Where the string "index" occurs in a line of the data below, that line should be copied.
<<<<
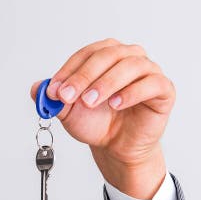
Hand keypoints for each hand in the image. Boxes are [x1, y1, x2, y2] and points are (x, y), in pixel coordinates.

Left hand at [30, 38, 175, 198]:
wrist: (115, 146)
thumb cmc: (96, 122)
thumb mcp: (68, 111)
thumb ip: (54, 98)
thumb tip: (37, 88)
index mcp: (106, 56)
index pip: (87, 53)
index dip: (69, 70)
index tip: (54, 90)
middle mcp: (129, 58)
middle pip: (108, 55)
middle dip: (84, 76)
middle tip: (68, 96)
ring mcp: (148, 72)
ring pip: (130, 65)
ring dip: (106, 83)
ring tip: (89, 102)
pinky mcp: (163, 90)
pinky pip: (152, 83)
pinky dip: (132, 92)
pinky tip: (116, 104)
>>>>
<<<<
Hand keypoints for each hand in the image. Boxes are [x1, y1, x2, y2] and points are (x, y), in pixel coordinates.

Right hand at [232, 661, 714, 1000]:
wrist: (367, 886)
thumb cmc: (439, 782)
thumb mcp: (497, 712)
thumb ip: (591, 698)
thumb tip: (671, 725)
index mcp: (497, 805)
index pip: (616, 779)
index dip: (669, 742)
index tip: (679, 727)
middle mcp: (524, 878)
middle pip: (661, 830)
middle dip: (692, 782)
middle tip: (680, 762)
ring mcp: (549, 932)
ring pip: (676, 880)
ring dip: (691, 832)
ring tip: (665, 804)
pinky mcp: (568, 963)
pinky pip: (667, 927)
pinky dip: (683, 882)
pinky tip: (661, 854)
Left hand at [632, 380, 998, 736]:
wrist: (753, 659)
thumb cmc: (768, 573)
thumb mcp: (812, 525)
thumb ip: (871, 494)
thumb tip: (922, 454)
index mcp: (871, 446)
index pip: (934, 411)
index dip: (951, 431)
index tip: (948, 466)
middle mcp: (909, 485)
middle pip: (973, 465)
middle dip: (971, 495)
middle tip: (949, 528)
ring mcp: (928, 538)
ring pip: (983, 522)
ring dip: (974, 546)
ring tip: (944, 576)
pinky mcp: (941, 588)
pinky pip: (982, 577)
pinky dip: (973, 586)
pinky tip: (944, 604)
>>>>
§ Answer for the task
index mcp: (106, 56)
index pip: (87, 53)
index dip: (69, 70)
index tip: (54, 90)
index mcp: (497, 805)
index pip: (616, 779)
index dip: (669, 742)
index tip: (679, 727)
index mcp: (871, 446)
index pip: (934, 411)
index dip: (951, 431)
index tip: (948, 466)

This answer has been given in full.